We will train the model on the training dataset and test its accuracy on the testing dataset for which we have been provided with true RUL values. All the columns except ‘RUL’ are the features (independent variables) and ‘RUL’ is the target (dependent) variable. The algorithms which we will use are – 


RandomForestRegressor – A Random Forest is an ensemble technique capable of performing both regression and classification tasks with the use of multiple decision trees and a technique called Bootstrap and Aggregation, commonly known as Bagging. The basic idea behind this is to combine multiple decision                trees in determining the final output rather than relying on individual decision trees. In the case of regression, the final output is the mean of all the outputs.


XGBRegressor XGBoost (Extreme Gradient Boosting) is a popular supervised machine learning model with characteristics like fast computation, parallelization, and better performance. Boosting is an ensemble technique where new models are added to correct the errors made by existing models.  It combines a set of            weak learners and delivers improved prediction accuracy. The outcomes predicted correctly are given a lower weight while the others are weighted higher.


Model Testing :


From the test data, we need to keep only the features used while training. In the test set, the time series ends sometime before system failure and our goal is to predict the number of remaining operational cycles before the engine breaks down. We will further filter the test set and keep the records with maximum value of time_in_cycles for every engine.

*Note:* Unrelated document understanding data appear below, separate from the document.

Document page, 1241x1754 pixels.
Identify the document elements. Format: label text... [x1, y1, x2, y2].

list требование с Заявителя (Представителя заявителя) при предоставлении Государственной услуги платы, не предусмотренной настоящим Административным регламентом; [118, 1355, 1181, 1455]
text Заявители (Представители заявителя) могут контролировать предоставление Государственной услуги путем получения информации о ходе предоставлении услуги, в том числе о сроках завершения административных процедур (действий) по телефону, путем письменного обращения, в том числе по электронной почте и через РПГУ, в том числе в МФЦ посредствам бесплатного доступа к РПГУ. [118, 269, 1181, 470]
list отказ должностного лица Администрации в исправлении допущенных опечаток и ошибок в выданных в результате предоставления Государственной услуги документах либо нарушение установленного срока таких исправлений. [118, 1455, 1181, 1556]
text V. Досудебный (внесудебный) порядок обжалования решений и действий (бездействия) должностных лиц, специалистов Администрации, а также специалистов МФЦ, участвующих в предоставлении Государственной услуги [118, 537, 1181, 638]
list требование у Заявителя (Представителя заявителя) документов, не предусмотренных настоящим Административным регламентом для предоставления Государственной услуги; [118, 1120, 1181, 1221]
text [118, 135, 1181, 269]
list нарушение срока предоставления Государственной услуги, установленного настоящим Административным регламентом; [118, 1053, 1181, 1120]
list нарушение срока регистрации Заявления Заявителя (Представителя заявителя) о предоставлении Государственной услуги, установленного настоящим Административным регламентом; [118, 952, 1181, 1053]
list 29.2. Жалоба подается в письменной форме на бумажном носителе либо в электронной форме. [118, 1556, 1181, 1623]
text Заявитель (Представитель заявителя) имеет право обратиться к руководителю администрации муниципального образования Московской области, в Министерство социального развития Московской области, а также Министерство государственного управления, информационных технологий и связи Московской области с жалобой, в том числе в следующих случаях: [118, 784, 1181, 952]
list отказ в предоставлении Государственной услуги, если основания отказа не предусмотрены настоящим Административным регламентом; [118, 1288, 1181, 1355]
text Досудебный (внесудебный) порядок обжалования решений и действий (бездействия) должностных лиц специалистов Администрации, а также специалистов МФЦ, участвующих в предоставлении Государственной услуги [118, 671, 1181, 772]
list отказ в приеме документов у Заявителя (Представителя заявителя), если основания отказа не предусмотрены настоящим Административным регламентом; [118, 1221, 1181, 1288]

Stratada | Anomaly Detection df - 2


This is the final test data. For a particular record (let’s say the record with index = 0) we have data till the 31st cycle and we have to predict the number of operational cycles after the last cycle that the engine will continue to operate. To know how good our model is performing, we will calculate mean absolute error, mean squared error and r2 score between the predicted values and true RUL values. The results are – 

Mean absolute error – 19.25

Root mean squared error – 24.45219826518671

R2 score – 0.65


R2 score tells us what percentage of the total variation in independent variables is described by variation in dependent variables. 

R-squared = Explained variation / Total variation

It is a statistical measure of how close the data is to the fitted regression line and is always between 0 and 1

  • 0 indicates that the model explains none of the variability of the response data around its mean.
  • 1 indicates that the model explains all the variability of the response data around its mean.

Next we will plot a graph of predicted and actual RUL values using matplotlib library

Stratada | RUL Prediction - 1

As we can see in the above graph, the model is not able to capture some values. This is because the sensor data is very noisy. One way to improve the model’s performance and reduce error is as follows – 

We will make predictions on not just the last slice of sensor values but an optimized number of previous records (say last 5) from the test set. Then we will take the mean of all the predictions to get the final RUL value.

Using this we get the following results –

Mean absolute error – 14.83

Root mean squared error – 20.45116133621756

R2 score – 0.76

Stratada | RUL Prediction - 2

As we can see, the results using this technique are better than previous. R2 score improved considerably and errors reduced as well. We can also try other Machine Learning algorithms or modify hyper parameters of existing algorithms to further improve the results.